Capitalism is broken and the labour union movement, the leftover rump of Marxism, the natural critic of capitalism, isn’t going to fix it.

That’s for a very simple reason: the more broken capitalism is, the higher the corporate profits, and the more money the labour union pensions accrue. 

It was a stroke of genius: make all the political movements a beneficiary of corporate greed and crony capitalism.

And crony capitalism indeed.

According to a recent, widely reported paper  by American think-tank Groundwork Collaborative, 53 percent of the inflation in the second and third quarters of 2023 was attributed directly to corporate greed.  When the inflation rate was 11 percent, it should have been five percent.  It’s not just this side of the Atlantic.  Earlier this year, the IMF reported corporate greed was responsible for almost half of the European inflation.

The global corporate hegemony is profiting off your pain.  Great for shareholders and union pension funds. Not so great for you.

Why is this happening?

Well, because for capitalism to work, you need competition.  Competition keeps prices down. So when you don’t have competition, the corporations lose their honesty. And you lose your money. 

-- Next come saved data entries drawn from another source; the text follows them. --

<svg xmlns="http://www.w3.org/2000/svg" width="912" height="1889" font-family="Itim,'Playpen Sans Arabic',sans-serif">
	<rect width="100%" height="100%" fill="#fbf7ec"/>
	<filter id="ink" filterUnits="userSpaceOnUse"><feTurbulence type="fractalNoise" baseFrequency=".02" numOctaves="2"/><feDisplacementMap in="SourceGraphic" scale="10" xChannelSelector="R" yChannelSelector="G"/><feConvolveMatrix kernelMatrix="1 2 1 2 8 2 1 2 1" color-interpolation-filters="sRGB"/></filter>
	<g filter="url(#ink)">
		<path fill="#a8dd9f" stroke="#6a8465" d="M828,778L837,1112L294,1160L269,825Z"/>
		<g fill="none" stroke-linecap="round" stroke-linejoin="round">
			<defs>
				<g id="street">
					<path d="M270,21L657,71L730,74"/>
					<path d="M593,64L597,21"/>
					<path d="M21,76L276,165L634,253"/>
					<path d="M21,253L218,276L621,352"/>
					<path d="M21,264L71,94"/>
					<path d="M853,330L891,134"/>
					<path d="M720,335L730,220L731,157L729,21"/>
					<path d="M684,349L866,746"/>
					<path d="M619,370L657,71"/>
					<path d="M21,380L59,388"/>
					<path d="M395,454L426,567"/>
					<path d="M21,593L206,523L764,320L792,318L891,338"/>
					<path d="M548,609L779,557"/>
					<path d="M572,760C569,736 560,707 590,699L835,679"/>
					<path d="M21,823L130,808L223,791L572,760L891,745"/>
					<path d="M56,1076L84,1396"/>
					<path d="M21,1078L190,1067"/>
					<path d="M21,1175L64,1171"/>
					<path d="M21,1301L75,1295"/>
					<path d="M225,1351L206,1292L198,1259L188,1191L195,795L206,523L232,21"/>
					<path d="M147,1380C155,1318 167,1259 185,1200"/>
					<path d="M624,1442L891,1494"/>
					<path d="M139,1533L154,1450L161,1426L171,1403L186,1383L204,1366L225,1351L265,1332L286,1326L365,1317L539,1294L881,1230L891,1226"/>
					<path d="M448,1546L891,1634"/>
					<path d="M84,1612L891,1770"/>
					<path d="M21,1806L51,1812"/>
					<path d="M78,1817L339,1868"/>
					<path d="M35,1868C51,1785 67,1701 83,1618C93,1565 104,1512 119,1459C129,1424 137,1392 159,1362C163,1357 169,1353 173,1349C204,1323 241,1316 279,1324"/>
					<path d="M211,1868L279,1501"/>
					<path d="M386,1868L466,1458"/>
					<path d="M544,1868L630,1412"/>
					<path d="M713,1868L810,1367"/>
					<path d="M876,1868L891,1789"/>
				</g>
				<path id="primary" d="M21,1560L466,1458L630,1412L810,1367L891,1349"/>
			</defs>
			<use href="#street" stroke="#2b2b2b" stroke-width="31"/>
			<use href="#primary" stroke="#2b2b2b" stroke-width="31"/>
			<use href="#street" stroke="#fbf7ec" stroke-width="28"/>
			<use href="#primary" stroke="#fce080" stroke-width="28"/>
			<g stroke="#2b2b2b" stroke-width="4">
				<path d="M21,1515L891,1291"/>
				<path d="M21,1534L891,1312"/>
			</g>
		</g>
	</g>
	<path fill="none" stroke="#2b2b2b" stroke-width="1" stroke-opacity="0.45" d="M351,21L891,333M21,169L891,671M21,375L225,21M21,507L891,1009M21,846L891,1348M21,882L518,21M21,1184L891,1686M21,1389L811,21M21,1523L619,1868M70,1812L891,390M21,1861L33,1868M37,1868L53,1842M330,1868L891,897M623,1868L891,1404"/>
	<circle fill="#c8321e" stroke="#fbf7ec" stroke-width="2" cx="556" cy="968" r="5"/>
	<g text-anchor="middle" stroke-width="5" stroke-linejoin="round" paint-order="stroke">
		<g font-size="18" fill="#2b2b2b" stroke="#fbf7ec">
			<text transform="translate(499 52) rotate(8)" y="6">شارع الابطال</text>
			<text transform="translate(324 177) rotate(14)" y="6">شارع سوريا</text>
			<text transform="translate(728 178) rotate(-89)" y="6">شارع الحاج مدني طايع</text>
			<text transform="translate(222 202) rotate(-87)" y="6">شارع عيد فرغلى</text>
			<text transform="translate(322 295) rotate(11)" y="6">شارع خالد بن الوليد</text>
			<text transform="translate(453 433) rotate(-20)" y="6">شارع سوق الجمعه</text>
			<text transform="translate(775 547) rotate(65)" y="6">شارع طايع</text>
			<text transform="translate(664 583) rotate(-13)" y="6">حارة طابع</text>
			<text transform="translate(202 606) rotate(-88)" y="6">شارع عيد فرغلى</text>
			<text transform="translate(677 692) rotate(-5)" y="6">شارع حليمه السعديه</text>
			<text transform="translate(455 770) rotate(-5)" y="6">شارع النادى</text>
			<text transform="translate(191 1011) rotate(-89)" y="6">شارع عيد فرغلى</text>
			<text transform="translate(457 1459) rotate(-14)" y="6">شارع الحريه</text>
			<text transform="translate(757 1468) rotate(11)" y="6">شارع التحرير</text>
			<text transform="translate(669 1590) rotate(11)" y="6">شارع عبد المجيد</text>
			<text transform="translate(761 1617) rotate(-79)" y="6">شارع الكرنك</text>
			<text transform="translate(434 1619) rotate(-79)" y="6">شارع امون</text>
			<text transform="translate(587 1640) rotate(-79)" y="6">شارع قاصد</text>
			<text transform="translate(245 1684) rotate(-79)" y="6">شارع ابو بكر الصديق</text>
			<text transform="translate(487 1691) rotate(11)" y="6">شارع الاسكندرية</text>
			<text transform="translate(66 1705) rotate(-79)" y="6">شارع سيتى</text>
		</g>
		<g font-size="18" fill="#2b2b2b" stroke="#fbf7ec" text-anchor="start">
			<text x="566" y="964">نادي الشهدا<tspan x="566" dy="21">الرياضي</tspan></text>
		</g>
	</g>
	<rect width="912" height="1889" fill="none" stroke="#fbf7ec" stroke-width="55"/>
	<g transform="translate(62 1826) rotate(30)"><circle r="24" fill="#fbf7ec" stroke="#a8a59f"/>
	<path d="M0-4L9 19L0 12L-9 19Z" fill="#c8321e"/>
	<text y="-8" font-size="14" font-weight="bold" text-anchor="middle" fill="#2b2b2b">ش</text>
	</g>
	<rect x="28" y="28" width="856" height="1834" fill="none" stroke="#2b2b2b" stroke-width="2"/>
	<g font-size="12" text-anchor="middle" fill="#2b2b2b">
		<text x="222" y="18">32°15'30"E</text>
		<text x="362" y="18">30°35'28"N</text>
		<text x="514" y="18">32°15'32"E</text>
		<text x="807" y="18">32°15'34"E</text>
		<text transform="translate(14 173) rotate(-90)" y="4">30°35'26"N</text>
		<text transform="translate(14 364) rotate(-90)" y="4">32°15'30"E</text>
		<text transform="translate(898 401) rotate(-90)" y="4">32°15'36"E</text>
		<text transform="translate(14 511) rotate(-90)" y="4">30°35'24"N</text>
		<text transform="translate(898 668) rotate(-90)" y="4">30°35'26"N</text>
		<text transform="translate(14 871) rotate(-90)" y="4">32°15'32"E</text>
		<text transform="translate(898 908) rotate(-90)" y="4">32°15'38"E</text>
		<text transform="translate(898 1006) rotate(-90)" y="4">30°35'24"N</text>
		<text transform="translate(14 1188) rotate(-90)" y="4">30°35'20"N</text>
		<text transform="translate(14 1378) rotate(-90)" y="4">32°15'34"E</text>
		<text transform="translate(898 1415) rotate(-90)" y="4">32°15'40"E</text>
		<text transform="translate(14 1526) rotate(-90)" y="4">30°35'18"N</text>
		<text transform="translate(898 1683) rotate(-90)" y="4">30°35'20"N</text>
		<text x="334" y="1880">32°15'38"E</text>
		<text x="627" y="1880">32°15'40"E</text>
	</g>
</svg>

Some influential economic theory would have you believe otherwise. The Chicago school of economics, for instance, while claiming to value competition, also believes monopolies are acceptable.

The key to their claim is that monopolies are more efficient.  Sure, one huge vertically integrated grocery store chain is more efficient than a bunch of mom and pop grocers.

They are so efficient; the competition bites the dust.  

But a key issue is who benefits from the efficiency of a monopoly? When a supermill can produce a 2x4 for half the cost as a smaller mill, do you reckon they’d pass those savings onto you the consumer?  In the absence of competition, of course not.  The efficiency gains go to the owners, that is the shareholders.

Maybe that’s why the elite, from both left and right, are OK with the record profits we are seeing.  They all belong to the owner class, and the more monopolistic and profitable the corporate sector, the better for their investor returns.

So when you hear about gouging, don’t expect anyone on the political spectrum to pipe up and look out for the public good. Not the labour union movement.  Certainly not the corporate-allied conservative movement, who think the more corporate profits the better.

Everyone is in on the game.

Missing in all this discussion is that excessive profit is a contradiction of classical economic theory.

In a truly competitive economy, profits should be heading towards zero. Excessive profits are in fact a sign of a broken economy. They become a drag on the efficiency of the economy. Sure, you need the profit motive to inspire people to start businesses in under-served sectors. But in the long term, a sector, particularly a sector that doesn’t do anything particularly innovative, like running a sawmill, shouldn’t be high profit.

If our ruling classes across the political spectrum weren’t financially benefitting from the excessive corporate profits and payouts, we might have some policies to address it.